## Aufgabenstellung:
Geben Sie aus dem folgenden Textauszug den jeweils ersten Satz jeder Äußerung wieder, die mit „Kater:“ eingeleitet wird.

## Textauszug:
────────────────────────────────────────

Ich: Kater, Menschenverachtung wird nicht besser, wenn sie lateinisch daherkommt. Das gibt es auf Wienerisch übrigens genauso – olle Menschen san ma zwider – und das kann man gut in einem vollen Stadion oder in einer Disco sagen.

Kater: Du windest dich da herum, scheint mir. Überhaupt, wenn ich mir euer soziales Sprechen, also das Sprechen auf Social Media anschaue, windet sich das um heikle Themen nur so herum. Tut diskursfroh und vermeidet feig alles, was wirklich Konflikt wäre. Oder es sucht den Konflikt, um in der aufgeschürten, hochlodernden Konfliktlust die Auseinandersetzung auszulöschen.

Ich: Kater, über meine Erfahrungen auf Social Media spreche ich ungern, dann heißt es gleich, alte weiße Männer…

Kater: Siehst du, das ist es, was ich meine. Ich wollte dich nicht von Politikschelte abhalten, damit kommst du ja ganz gut an.

Ich: Danke für dein Verständnis. Mir scheint, wir haben eine Regierung, die sich, zumindest in ihrem türkisen Teil als weitgehend unfähig erweist, und dort, wo sie Fähigkeiten besitzt, nämlich grenzgängerische, besser unfähig wäre.

Kater: Das klingt nach einem kuriosen quid pro quo.

Ich: Kann man sagen. Die Energie, die eine bürgerliche Regierungspartei früher in den Anschein von Wohlanständigkeit investiert hätte, um einen gewissen allgemeinen Anstand durchzusetzen, benützt sie heute, um hinter der Fassade dieser Anständigkeit anderes zu tun.

Kater: Du formulierst sehr vorsichtig.

────────────────────────────────────────

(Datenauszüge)
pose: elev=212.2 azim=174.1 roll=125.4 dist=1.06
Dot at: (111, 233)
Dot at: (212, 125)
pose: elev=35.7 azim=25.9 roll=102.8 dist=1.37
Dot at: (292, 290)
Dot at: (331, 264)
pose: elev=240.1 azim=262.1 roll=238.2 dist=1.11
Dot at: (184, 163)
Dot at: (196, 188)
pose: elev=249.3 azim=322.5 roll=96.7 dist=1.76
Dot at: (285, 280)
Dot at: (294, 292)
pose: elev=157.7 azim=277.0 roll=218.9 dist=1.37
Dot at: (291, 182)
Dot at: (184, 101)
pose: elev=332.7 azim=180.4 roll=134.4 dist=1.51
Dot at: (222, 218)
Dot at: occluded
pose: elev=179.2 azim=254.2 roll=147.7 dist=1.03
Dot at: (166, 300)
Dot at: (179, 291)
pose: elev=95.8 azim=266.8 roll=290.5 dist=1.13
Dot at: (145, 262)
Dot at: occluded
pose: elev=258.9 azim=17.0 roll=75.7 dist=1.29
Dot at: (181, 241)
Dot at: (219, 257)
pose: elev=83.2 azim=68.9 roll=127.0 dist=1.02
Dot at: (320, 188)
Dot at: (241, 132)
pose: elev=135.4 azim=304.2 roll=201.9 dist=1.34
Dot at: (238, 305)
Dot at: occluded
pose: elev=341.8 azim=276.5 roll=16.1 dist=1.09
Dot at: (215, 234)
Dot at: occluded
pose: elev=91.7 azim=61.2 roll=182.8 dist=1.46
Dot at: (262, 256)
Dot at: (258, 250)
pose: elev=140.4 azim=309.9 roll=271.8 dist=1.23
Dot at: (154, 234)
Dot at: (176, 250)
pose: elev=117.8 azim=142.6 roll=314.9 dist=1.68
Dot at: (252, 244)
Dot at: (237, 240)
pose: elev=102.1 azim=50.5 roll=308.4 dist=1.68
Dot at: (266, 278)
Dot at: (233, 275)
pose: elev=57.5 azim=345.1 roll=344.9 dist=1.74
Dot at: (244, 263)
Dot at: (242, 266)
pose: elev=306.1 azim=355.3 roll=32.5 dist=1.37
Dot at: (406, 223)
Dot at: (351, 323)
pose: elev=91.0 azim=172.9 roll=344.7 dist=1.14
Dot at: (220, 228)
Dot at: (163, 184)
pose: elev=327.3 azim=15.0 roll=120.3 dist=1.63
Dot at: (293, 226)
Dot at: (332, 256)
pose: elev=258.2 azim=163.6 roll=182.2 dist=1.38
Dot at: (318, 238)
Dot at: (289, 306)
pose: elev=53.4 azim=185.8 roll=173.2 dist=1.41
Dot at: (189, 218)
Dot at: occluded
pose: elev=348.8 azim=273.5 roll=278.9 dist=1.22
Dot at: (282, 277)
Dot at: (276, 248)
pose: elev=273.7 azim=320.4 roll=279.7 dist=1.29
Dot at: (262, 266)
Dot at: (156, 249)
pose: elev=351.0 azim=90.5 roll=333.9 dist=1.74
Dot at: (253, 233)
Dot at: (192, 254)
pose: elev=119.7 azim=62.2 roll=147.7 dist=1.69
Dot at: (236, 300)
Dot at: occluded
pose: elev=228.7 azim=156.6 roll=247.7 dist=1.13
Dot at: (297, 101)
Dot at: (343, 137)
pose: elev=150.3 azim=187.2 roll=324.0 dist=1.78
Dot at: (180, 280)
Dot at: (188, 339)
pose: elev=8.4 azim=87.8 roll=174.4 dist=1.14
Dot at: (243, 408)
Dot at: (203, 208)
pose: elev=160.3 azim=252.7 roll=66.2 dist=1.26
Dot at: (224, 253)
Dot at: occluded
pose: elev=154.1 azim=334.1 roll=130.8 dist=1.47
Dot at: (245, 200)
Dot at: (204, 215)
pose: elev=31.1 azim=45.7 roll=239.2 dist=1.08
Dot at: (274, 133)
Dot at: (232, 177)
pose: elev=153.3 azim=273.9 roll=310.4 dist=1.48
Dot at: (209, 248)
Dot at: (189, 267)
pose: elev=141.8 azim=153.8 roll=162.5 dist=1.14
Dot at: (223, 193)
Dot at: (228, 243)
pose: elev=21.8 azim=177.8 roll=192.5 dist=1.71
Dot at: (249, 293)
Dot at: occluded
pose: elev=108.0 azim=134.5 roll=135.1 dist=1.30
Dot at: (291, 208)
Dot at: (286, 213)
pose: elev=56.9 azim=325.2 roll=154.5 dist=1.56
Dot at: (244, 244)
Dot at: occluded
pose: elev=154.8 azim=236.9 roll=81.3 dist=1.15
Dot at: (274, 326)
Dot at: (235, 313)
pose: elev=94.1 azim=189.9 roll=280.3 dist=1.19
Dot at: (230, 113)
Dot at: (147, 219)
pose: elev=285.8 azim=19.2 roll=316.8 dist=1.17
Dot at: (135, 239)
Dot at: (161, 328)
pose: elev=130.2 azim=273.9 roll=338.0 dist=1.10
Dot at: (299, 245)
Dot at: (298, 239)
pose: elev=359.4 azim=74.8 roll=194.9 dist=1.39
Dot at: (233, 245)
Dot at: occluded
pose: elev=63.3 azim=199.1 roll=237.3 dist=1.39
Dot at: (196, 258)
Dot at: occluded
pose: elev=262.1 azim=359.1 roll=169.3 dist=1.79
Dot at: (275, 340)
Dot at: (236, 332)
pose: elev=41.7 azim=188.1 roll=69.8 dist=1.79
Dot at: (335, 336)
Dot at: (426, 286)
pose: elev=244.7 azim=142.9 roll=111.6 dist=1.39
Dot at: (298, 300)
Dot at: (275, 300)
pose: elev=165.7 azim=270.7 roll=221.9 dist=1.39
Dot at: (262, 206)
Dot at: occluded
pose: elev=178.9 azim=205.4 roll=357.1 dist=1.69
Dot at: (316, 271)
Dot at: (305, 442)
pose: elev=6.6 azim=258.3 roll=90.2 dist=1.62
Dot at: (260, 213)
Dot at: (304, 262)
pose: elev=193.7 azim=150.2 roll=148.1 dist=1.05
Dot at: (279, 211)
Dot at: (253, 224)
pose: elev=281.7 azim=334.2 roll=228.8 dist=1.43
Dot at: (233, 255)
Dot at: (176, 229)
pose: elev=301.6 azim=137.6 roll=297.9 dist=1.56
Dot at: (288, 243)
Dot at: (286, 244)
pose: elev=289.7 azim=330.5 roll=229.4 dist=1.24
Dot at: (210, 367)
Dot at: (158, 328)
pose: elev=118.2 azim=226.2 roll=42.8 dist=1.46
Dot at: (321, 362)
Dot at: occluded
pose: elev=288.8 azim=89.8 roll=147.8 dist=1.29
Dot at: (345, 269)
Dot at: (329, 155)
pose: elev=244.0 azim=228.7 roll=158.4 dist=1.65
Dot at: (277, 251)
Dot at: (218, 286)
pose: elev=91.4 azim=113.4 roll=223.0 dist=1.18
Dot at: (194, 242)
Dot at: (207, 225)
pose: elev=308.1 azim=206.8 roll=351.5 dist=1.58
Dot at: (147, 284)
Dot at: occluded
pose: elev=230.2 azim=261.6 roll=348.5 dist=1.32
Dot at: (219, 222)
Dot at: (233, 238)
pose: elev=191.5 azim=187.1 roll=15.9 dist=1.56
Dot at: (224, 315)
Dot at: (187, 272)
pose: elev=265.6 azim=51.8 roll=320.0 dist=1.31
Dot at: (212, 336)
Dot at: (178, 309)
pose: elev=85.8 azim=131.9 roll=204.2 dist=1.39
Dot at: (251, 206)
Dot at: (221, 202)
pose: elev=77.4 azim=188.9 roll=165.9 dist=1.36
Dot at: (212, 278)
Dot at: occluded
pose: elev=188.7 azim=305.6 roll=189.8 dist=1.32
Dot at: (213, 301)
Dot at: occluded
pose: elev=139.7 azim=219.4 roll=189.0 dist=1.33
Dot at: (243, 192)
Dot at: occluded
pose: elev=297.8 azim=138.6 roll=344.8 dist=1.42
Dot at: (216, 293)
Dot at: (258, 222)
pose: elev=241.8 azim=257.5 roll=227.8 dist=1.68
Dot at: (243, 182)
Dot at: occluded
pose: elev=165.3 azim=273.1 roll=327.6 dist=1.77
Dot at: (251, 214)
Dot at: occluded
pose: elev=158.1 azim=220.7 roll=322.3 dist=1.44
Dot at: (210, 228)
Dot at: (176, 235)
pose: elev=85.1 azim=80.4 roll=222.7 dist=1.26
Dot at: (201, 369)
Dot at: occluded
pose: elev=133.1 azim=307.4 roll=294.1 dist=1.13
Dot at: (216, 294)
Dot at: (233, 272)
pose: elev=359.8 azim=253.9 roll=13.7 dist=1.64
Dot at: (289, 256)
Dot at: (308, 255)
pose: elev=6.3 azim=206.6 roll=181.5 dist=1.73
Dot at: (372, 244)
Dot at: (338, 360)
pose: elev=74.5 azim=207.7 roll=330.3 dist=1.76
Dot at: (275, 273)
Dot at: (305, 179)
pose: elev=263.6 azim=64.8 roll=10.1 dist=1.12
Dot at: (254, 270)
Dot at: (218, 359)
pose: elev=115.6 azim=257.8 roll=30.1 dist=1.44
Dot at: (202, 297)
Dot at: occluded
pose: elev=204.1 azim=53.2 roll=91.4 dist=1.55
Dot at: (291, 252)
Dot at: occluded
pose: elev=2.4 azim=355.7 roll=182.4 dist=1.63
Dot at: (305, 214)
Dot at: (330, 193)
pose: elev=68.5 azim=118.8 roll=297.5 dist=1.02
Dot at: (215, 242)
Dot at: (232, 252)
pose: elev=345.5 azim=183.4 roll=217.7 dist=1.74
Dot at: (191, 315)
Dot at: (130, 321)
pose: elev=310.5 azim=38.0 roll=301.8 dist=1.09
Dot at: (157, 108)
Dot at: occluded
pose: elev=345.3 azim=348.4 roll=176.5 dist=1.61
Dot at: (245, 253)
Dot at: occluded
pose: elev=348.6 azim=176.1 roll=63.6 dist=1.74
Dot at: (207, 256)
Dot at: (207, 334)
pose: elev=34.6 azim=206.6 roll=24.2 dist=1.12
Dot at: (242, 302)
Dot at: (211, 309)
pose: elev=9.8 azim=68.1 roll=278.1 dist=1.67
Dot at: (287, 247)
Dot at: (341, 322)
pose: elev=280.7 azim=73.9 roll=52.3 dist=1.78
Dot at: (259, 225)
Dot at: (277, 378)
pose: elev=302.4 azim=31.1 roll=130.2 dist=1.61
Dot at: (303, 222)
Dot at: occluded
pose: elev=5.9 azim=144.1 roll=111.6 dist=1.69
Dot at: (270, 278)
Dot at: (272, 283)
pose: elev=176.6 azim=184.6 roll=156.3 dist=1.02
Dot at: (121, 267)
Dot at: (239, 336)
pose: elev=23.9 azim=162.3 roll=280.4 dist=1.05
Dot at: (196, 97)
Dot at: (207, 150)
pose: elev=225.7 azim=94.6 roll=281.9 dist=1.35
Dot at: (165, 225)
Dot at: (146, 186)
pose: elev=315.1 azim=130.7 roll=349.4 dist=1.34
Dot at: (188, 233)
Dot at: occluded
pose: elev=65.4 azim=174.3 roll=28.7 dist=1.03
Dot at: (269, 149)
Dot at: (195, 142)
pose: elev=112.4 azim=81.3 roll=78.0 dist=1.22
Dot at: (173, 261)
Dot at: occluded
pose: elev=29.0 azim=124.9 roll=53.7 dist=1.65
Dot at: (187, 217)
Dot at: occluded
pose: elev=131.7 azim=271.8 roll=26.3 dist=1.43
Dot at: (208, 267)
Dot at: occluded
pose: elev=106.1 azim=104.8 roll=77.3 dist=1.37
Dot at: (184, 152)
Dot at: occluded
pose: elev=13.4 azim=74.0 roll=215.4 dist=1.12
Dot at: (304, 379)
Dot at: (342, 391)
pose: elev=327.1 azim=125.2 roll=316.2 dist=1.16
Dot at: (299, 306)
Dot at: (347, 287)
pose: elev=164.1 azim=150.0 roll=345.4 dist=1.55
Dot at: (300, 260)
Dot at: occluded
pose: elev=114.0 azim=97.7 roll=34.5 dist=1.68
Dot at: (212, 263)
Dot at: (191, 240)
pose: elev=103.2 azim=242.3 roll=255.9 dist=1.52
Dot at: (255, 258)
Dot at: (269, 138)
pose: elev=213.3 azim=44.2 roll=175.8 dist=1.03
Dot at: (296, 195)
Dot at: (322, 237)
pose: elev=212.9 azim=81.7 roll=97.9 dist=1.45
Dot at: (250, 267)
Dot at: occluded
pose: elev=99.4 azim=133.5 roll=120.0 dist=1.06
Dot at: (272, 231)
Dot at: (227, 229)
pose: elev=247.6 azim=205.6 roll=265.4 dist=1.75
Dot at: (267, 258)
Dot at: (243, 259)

────────────────────────────────────────

## Lösung:
- Du windest dich da herum, scheint mir.
- Siehst du, das ist es, was ich meine.
- Das klingt nach einem kuriosen quid pro quo.
- Du formulierst sehr vorsichtig.